Here's an example. One of the favorite
Scriptures cited by those who believe the “go-to-heaven-immediately-after-we-die”
myth is Jesus’ word to the thief on the cross, “Today, you will be with me in
Paradise” (Luke 23:43). They lift the word paradise out of any historical context and just assume it means heaven. They also presume that, like our own language, ancient Greek manuscripts had punctuation and don’t realize that ancient texts were just a series of capital letters without even spaces between words. So, the verse could be
just as easily translated: “Jesus said, “Today I assure you, you will be with
me in the pleasure garden (that’s what the Persian word for paradise meant).” Why did Jesus say “paradise” and not heaven?
Translators, marketing to
both students of Scripture and people who know nothing about the ancient world,
try to make sense of texts in light of what most people already think they
know. So, instead of a clumsy concept
like Sheol, the translator uses “hell.” Peter never said Jesus preached to the
souls in hell. The place name is Tarturus.

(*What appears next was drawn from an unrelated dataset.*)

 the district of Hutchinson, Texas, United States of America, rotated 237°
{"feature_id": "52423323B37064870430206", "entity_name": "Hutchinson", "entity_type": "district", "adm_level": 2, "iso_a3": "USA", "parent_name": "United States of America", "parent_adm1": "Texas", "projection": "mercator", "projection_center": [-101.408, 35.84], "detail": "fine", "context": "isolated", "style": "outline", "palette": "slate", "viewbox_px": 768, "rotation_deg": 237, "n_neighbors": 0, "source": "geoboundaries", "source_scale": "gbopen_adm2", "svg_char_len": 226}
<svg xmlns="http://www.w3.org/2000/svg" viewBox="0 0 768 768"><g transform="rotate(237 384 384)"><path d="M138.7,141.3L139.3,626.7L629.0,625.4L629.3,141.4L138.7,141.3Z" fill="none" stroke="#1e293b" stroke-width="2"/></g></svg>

What in the heck is that? So, if you only read translations of the texts you’re
bound to get confused.
Let's muddy the waters even more. Combine that with the
medieval Catholic Church that bought hook-line-and-sinker into the pagan cosmology
of Greek philosophy. In his treatise De Anima (On the Soul) Aristotle taught
the immortality of the soul as opposed to the mortality of the body. Thomas Aquinas (beatified by the Roman Church) plagiarized Aristotle and in Question
75 of his Summa Theologica made the
pagan idea into Christian orthodoxy. The Roman Church re-defined or re-packaged the Biblical story in this Greek wrapper and firmly implanted the Aristotelian
cosmology in the Western mind. Heaven was up and far away.

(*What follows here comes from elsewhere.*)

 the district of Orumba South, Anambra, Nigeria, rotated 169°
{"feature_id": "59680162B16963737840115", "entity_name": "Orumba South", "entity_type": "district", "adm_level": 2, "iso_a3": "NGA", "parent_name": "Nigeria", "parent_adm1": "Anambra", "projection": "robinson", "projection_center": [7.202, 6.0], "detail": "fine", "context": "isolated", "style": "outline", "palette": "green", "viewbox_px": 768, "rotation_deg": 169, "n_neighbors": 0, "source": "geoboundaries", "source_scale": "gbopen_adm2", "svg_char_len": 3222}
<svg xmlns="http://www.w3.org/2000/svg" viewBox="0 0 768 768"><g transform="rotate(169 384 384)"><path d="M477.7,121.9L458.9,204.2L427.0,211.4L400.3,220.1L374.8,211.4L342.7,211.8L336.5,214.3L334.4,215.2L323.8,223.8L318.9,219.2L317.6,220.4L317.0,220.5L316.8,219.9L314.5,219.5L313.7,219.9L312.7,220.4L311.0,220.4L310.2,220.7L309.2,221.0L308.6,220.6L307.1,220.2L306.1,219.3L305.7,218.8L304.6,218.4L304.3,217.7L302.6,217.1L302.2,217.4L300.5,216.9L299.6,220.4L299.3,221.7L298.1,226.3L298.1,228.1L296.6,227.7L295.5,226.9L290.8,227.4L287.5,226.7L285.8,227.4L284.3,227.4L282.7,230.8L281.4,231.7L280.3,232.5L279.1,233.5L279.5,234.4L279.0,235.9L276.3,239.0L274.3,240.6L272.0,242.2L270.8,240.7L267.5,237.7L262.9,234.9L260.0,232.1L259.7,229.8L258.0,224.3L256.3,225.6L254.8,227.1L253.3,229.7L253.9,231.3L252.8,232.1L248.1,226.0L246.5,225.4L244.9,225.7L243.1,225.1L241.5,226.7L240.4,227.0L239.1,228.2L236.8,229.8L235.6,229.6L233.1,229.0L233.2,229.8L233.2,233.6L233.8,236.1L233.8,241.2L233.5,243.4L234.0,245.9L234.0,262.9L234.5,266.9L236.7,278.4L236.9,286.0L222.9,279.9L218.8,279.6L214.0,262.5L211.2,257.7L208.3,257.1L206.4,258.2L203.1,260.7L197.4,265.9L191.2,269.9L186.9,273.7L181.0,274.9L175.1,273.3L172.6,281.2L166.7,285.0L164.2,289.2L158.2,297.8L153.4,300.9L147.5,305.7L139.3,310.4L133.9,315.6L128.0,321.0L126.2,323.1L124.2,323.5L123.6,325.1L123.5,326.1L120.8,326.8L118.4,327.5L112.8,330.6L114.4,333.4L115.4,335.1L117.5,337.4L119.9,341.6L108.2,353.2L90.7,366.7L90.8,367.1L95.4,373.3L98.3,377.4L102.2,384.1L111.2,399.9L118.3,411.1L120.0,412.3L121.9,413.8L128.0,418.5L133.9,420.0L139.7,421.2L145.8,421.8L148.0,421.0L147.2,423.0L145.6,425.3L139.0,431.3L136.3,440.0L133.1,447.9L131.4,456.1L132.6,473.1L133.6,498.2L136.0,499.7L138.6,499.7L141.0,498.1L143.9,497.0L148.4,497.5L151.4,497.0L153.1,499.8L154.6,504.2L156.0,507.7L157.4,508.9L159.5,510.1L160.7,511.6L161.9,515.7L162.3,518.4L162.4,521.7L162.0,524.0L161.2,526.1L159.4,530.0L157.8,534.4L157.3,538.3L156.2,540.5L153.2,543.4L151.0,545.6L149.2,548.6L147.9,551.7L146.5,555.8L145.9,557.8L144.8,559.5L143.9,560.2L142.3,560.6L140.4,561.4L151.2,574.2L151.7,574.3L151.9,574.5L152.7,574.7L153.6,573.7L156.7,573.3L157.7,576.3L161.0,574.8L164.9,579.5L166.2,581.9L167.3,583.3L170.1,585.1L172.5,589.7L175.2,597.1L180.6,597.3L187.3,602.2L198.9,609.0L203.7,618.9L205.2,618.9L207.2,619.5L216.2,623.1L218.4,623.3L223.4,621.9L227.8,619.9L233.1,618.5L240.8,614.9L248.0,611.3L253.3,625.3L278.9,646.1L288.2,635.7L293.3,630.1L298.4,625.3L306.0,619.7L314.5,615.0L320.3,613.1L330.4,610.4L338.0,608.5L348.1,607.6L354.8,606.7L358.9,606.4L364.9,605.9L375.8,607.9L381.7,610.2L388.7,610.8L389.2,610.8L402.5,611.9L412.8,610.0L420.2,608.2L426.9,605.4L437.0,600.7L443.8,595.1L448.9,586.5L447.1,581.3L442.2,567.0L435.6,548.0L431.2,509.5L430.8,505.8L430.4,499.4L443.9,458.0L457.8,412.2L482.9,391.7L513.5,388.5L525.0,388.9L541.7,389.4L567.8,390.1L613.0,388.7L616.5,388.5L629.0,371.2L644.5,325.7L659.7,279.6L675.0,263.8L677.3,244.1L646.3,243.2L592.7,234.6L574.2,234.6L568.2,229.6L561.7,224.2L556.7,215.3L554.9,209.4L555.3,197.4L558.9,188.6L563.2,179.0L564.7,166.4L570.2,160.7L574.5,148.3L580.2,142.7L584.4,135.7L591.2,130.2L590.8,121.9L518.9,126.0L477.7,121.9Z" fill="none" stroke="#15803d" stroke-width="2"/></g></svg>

Hell was down. Earth was in the middle. Our sojourn on Earth was to determine
where we went the moment we died – up to heaven away from this awful, sinful
world, or down to hell, where we were beyond hope, or maybe to something
called the Pergatorium, the room off to the side of the Roman banquet hall
where you would go and make yourself throw up (purge) so you could come back
and eat some more. Weird, huh?
So, this is is the mishmash we have inherited: a view of the world and our place in it that is completely at odds with how Jesus and his Jewish ancestors thought and spoke. We use the ancient texts but disregard the Aristotelian spectacles through which we read them. Remember when Galileo's telescope led him to state that the sun did not revolve around the earth. The Roman Inquisition found him guilty of heresy and threatened his immortal soul with damnation because the Bible said the sun went around the earth. Galileo recanted, but his insights were true. In our time we are undergoing a radical change in what we know about space and time. The medieval
cosmology not only crumbles but is shown to be a hoax of the first order. Medieval notions of soul, hell, and heaven
will not survive the onslaught of truth as God allows people a deeper look into
the mystery of creation.
Reading Scripture out of context is a pretext for a proof text.